While the UN agencies announce global programmes like “Health for All”, “Water and Sanitation for All”, “Education for All” to meet the challenges of development worldwide they are unable to manage these global human development challenges.
Now their latest slogan is millennium development goals (MDGs) to be met by 2015, which comprises of eight goals that appear very simplistic on the face but are complex to achieve on the ground, given the multiple geographical, political and social conditions in different countries.
For instance, goal number seven states “Halve the number of people without access to safe water and sanitation”. One of the flagship UN agencies, the UNICEF, has been in the business of providing water and sanitation services (WSS) for decades.
And also the World Bank and UNDP. But countries like India and Bangladesh have huge problems not just in creating access to protected WSS but in tackling the issues of water quality and contamination. The UNICEF, over the decades, has installed millions of hand pumps, namely the “India Mark I” and shallow well hand pumps.
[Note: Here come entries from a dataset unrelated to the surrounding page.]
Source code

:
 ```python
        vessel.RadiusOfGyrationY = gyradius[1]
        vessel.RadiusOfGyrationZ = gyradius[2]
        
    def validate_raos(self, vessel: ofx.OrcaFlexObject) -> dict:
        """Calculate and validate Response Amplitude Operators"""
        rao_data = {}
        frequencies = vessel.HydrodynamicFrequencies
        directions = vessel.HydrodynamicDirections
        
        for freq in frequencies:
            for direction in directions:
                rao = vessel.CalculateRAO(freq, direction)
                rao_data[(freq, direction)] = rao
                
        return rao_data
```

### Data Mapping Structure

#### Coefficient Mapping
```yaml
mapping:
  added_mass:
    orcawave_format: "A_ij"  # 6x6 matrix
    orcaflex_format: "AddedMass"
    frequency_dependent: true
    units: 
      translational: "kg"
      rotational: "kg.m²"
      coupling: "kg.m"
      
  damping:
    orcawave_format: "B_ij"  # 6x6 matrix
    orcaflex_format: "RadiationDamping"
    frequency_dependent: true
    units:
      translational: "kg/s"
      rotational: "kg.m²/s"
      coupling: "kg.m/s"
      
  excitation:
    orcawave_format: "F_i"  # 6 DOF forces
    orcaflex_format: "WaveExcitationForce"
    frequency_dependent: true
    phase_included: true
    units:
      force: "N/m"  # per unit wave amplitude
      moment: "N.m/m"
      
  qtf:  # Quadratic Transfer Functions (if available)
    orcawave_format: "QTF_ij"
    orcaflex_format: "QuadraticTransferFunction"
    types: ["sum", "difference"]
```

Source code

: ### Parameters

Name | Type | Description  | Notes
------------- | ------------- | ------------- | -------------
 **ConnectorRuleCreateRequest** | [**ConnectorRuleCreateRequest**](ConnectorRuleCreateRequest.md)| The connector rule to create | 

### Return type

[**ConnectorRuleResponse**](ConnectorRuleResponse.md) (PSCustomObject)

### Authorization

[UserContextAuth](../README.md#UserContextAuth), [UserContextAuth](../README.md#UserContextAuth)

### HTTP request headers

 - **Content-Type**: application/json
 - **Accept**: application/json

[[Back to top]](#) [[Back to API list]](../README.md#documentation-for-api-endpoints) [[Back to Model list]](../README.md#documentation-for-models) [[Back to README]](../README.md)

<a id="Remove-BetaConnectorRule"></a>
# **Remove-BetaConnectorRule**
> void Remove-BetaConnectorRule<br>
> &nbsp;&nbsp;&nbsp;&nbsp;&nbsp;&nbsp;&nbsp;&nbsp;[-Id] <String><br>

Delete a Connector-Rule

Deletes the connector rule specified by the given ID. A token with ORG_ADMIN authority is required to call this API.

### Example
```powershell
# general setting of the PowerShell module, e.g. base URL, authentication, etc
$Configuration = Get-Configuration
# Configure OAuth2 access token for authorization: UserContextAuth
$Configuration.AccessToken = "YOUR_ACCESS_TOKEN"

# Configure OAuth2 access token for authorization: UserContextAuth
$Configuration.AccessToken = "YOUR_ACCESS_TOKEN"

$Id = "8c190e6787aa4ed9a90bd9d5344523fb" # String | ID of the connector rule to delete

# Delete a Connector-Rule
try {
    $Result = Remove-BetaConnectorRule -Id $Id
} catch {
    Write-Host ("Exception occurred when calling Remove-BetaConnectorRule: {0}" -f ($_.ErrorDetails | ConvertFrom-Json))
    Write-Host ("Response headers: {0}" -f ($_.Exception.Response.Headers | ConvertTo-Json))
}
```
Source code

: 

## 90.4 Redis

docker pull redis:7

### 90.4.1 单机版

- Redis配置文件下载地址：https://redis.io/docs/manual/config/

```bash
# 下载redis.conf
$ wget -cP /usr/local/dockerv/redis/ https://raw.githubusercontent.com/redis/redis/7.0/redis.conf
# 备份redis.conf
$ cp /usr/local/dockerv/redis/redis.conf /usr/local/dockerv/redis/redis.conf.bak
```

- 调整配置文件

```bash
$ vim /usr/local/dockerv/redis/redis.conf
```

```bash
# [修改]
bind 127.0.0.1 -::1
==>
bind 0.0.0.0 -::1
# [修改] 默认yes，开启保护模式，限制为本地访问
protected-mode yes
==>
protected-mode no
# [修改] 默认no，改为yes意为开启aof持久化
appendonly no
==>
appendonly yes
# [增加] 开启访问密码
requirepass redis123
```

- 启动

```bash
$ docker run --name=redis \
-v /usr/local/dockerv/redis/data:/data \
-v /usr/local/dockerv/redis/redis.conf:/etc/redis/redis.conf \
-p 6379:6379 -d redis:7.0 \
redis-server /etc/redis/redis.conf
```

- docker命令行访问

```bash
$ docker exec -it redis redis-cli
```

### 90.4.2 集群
However, with the shrinking underground water levels these pumps have remained defunct in many villages. In fact UNICEF was threatened with a lawsuit in Bangladesh because arsenic was found in the water, owing to declining water levels.
Also certain states in India like West Bengal have had detection of arsenic though not in the same level as in Bangladesh. In Karnataka too there are traces of iron and fluoride content in water especially in Bellary and mineral rich areas of Sandur.
Arsenic has contaminated over 90 per cent of the shallow tube wells in Muradnagar sub district just three hours away from Dhaka. The UNICEF, which felt guilty for drilling millions of shallow tube wells, has now gifted the sub district a $ 4,000 filtration plant, which can strip arsenic and iron up to 2,000 litres of water.
The “arsentaor” devised by UNICEF engineers can detect whether the village groundwater is laced with an arsenic concentration or not. Water with arsenic if consumed would affect human organs causing black lesions and terminal cancer. In 1980 the UN proclaimed its “sanitation decade” and India was a signatory to the UN Declaration.
According to the Ministry of Water Resources even in 2004 many states had as many as 80 per cent of the households without protected WSS. Kerala is the only state with the highest coverage and it has just 18 per cent of the households without WSS.
Open defecation is still rampant in many states, as we talk of economic reforms with a human face. Without a doubt, there are also many success stories in WSS like the Ramakrishna Mission doing exemplary work in Midnapore district of West Bengal covering nearly 100 per cent households with WSS. But such efforts unfortunately are not scaled up all over the country.
Toilet technology like the two pit leach toilets are easy to maintain and do not need gurgling water flush. Kerala has shown the way to build such toilets but many states are still not interested in “Sanitation for All”.
Women and children are the worst sufferers of open defecation practices. Even our school sanitation programmes are not a great success. In Karnataka computers are more of an attraction to teachers than toilets! There are many primary school teachers who prefer to lock the toilets than teach the kids to use them properly.
In Uttar Pradesh and Bihar many parents prefer not to send their daughters to high schools if they are not provided with school toilets.
There are many programmes like “Mahila Samakhya” focussed on women and SHGs. Karnataka has in place the Suvarna Gram Yojana. However, grams will never attain Suvarna status unless they have protected WSS facility.
Instead of hiring social contractors like NGOs to make blueprints for the Karnataka Suvarna Gram Yojanas the Gram Panchayats should be made to achieve 100 per cent access of the households to protected WSS. That would be the biggest tribute to our fellow citizens of Suvarna Karnataka.